Published 4/1/2011
Shepard R. Hurwitz, MD; Stephen Albanese, MD

ABOS Certification: The basics

Board certification in orthopaedic surgery has been a tradition since 1934, when the first certificates were awarded by the American Board of Orthopaedic Surgery (ABOS). The process of certification has changed greatly in the following years but the mission of the ABOS has not changed.

The ABOS certifies surgeons to “serve the best interests of the public and the medical profession.” The original intent of that mission statement was to show the public that a Board-certified orthopaedic surgeon had met the minimum standards of education, training, and competence. This is important to ensuring the quality of medical service—an effort that begins in American medical schools, continues through graduate medical education (residency and fellowship), and flows throughout the independent practice of the surgeon.

Current requirements
Currently, certification by the ABOS requires that the individual achieve passing scores on a computer-based exam that is mostly knowledge-oriented, followed by an oral exam that is practice-based. Candidates who pass the part I (knowledge) exam are considered “Board-eligible”; candidates who pass the part II exam are certified for 10 years.

In the United States, the process requires completion of an orthopaedic residency program accredited by the Accreditation Council for Graduate Medical Education, or completion of an orthopaedic residency in Canada with achievement of certification by the Canadian Royal College. Internationally trained orthopaedists are not eligible for ABOS certification unless they are found to be compliant with the Distinguished Scholars Pathway.

ABOS certification is voluntary and “does not confer any rights on its diplomates, nor does it purport to direct licensed physicians in any way in the conduct of their professional duties or lives.” Despite this disclaimer, certification has taken on a meaningful role in the professional lives and practices of both diplomates (those who are certified) and nondiplomates (those who are not certified).

For example, active membership in the AAOS and many orthopaedic specialty societies is dependent upon the applicant’s achievement of Board certification. Hospital credentials, group or health system hiring, group insurance contracts, and faculty positions at teaching institutions may also require Board certification.

The ABOS has no influence or control over the uses of Board certification in society. The meaning of certification remains very much as it was at its founding in 1934: a means of gaining trust from the public that someone who claimed to be an orthopaedic surgeon had indeed met the requirements of training and education and passed a review process and a thorough examination demonstrating the knowledge and skill expected of an orthopaedic surgeon.

Today, pressure from external sources is being exerted to make certification a mark of quality above and beyond its recognition of achievement for the orthopaedic surgeon. The quality movement is much like the certification movement in the 1930s that created the ABOS and many other specialty boards (24 such boards are partners in the American Board of Medical Specialties).

Evidence indicates that the public (our patients) does not understand the meaning of Board certification and confuses certification with licensure or surgical privileges. Certification is still relevant today and will continue to be important to the safe practice of orthopaedic surgery for the foreseeable future. The process of certification and maintenance of certification may change, but the primary goal is still to assure our patients and fellow physicians that Board-certified means trustworthiness, competence, and skill in treating musculoskeletal injuries, conditions, and developmental disorders.

Part II requirement change
Recently, the ABOS changed the practice requirements for the Part II oral exam. Under the old rules, candidates were required to practice for 22 months prior to taking the exam. The following new requirements begin with the 2012 exam:

  1. The applicant must be continuously and actively engaged in the practice of operative orthopaedic surgery, other than as a resident or fellow (or equivalent), for at least 20 full calendar months in one location immediately prior to the Part II examination.
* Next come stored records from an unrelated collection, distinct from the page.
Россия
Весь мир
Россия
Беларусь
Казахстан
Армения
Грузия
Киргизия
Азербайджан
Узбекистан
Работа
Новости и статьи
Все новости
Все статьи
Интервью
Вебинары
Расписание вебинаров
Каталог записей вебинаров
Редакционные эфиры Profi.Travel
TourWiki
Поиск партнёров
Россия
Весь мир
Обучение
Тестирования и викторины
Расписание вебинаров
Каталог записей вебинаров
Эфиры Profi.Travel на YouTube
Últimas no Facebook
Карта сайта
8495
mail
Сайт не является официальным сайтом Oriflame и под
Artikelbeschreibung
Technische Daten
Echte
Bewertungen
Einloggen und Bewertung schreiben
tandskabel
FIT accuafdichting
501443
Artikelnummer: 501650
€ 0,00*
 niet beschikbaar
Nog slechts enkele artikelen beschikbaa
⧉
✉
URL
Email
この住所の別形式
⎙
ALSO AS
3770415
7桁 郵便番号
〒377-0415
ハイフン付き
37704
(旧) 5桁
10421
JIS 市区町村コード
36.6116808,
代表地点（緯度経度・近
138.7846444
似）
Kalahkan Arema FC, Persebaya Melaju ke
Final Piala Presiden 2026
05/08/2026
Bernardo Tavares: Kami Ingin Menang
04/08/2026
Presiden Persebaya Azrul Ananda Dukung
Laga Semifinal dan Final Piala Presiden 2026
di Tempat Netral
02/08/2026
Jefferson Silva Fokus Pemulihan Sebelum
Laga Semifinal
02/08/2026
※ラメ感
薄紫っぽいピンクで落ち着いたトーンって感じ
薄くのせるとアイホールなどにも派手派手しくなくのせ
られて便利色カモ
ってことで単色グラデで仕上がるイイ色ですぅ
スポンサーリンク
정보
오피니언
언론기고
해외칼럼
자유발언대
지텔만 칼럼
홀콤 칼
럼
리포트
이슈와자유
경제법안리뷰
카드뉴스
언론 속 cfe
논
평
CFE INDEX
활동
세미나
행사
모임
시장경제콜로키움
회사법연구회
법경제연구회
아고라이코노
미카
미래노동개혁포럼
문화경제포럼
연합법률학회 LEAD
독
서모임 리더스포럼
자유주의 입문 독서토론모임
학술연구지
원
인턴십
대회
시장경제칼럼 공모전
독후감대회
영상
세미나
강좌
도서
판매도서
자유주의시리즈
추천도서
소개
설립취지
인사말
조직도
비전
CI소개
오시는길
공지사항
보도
An applicant must have started practice and been granted hospital admitting and surgical privileges on or before November 1, 2010, to qualify for the 2012 Part II exam.
  2. A change in practice location, hospital surgical staff privileges, and/or practice association during the 20 full calendar months may result in deferral. The practice must be located in the United States or its territories, Canada, or a United States service installation.
  3. To satisfy the requirements in Sections 1 and 2 above, the applicant’s practice must include hospital admitting and surgical privileges (temporary privileges acceptable) for the 20 full calendar months immediately prior to the Part II examination and continue through the date of the examination. The practice must allow independent decision-making in matters of patient care.